Comparison of metagenomic samples using sequence signatures
- Equal contributors
1 MOE Key Laboratory of Bioinformatics, Bioinformatics Division and Center for Synthetic and Systems Biology, TNLIST / Department of Automation, Tsinghua University, Beijing 100084, China
2 School of Mathematical Sciences, Peking University, Beijing 100871, China
3 Molecular and Computational Biology, University of Southern California, Los Angeles, CA 90089, USA
4 School of Life Sciences, Tsinghua University, Beijing 100084, China
BMC Genomics 2012, 13:730 doi:10.1186/1471-2164-13-730Published: 27 December 2012
Sequence signatures, as defined by the frequencies of k-tuples (or k-mers, k-grams), have been used extensively to compare genomic sequences of individual organisms, to identify cis-regulatory modules, and to study the evolution of regulatory sequences. Recently many next-generation sequencing (NGS) read data sets of metagenomic samples from a variety of different environments have been generated. The assembly of these reads can be difficult and analysis methods based on mapping reads to genes or pathways are also restricted by the availability and completeness of existing databases. Sequence-signature-based methods, however, do not need the complete genomes or existing databases and thus, can potentially be very useful for the comparison of metagenomic samples using NGS read data. Still, the applications of sequence signature methods for the comparison of metagenomic samples have not been well studied.

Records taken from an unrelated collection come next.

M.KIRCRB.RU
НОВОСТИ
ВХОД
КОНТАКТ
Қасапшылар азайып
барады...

We studied several dissimilarity measures, including d2, d2* and d2S recently developed from our group, a measure (hereinafter noted as Hao) used in CVTree developed from Hao’s group (Qi et al., 2004), measures based on relative di-, tri-, and tetra-nucleotide frequencies as in Willner et al. (2009), as well as standard lp measures between the frequency vectors, for the comparison of metagenomic samples using sequence signatures. We compared their performance using a series of extensive simulations and three real next-generation sequencing (NGS) metagenomic datasets: 39 fecal samples from 33 mammalian host species, 56 marine samples across the world, and 13 fecal samples from human individuals. Results showed that the dissimilarity measure d2S can achieve superior performance when comparing metagenomic samples by clustering them into different groups as well as recovering environmental gradients affecting microbial samples. New insights into the environmental factors affecting microbial compositions in metagenomic samples are obtained through the analyses. Our results show that sequence signatures of the mammalian gut are closely associated with diet and gut physiology of the mammals, and that sequence signatures of marine communities are closely related to location and temperature.
Sequence signatures can successfully reveal major group and gradient relationships among metagenomic samples from NGS reads without alignment to reference databases. The d2S dissimilarity measure is a good choice in all application scenarios. The optimal choice of tuple size depends on sequencing depth, but it is quite robust within a range of choices for moderate sequencing depths.